UK creative technologies have the potential to be leading on our response to climate change, through ambitious innovative sustainable practices, and contributing to our Net Zero target for 2050. This impressive site here at Expo 2022 is an example of the wonders innovative design and cutting-edge technology can bring to life. I want to commend the sustainability-themed pavilion, in particular its landscape design and visitor experience for “Terra”, which was co-led by the Eden project, the UK’s iconic environmental visitor attraction.
The UK is already leading in sustainable fashion of course.
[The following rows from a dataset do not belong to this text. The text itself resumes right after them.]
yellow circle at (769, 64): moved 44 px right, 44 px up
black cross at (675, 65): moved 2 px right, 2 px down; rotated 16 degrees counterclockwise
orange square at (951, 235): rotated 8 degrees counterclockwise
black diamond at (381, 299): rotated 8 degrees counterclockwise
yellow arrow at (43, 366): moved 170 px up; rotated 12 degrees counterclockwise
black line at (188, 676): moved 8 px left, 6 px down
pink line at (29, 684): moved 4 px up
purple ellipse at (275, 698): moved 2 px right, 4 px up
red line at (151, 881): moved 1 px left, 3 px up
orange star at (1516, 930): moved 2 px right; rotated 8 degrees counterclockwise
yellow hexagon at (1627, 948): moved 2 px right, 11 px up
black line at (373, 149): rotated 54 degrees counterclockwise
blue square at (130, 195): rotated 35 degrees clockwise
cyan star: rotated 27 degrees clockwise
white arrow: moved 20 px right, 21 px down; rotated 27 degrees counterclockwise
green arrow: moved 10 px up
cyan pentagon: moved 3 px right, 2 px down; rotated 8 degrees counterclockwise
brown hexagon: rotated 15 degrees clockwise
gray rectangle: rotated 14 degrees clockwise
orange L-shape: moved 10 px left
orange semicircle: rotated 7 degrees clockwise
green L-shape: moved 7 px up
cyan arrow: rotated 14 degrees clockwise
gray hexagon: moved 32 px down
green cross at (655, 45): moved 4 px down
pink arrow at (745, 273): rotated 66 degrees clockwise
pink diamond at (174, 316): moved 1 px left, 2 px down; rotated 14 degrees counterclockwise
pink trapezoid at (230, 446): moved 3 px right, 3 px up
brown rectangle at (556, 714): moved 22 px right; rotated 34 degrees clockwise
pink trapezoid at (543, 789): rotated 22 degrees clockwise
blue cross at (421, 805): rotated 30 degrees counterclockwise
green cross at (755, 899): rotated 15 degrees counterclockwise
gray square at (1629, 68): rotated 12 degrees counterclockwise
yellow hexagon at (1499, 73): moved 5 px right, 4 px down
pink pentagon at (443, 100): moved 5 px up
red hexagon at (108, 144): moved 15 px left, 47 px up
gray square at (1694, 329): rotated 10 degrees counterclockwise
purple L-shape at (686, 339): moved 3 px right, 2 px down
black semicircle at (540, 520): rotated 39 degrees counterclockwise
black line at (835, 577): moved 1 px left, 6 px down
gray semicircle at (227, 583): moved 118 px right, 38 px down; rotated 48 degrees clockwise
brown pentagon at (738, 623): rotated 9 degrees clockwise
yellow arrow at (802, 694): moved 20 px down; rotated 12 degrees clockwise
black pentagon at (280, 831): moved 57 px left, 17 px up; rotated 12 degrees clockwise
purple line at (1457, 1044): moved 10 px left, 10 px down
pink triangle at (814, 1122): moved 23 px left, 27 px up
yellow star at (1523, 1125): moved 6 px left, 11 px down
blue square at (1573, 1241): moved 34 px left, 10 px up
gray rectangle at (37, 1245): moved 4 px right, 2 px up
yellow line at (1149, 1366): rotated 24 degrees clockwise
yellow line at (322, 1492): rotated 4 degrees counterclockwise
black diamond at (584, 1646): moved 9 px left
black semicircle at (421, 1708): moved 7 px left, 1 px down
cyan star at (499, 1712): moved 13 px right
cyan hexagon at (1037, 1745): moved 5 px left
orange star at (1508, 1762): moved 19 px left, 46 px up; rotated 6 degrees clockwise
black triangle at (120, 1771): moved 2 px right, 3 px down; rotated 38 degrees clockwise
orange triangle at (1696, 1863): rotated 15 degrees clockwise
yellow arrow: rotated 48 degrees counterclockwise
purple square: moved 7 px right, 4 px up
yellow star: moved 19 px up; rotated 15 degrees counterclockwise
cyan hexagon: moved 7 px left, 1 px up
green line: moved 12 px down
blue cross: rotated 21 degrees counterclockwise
From world-leading labels such as Stella McCartney to innovative small to medium organisations, the UK fashion industry is taking significant action on sustainability, which was showcased just last month, through our successful UK Expo 2020 ‘WEAR Breakthrough Moment’. Through the ‘Institute of Positive Fashion programme’ launched by the British Fashion Council, UK businesses are leading the way in driving change to transform the industry to a more circular, sustainable model, which will deliver significant environmental and economic impacts.
Working in partnership, with our friends from the Gulf, is absolutely key to delivering these objectives ahead of us.
I’m looking forward to today’s discussions, which will be a force of collective intelligence, and an opportunity to hear from thought leaders from a vast array of sectors. Including Design: with Priestman Goode, Film and Television: with the British Film Institute, Museums: with the V&A, and Digital arts and technologies: with the Biome collective and Disguise.
So that’s enough from me, over to the panel, thank you very much.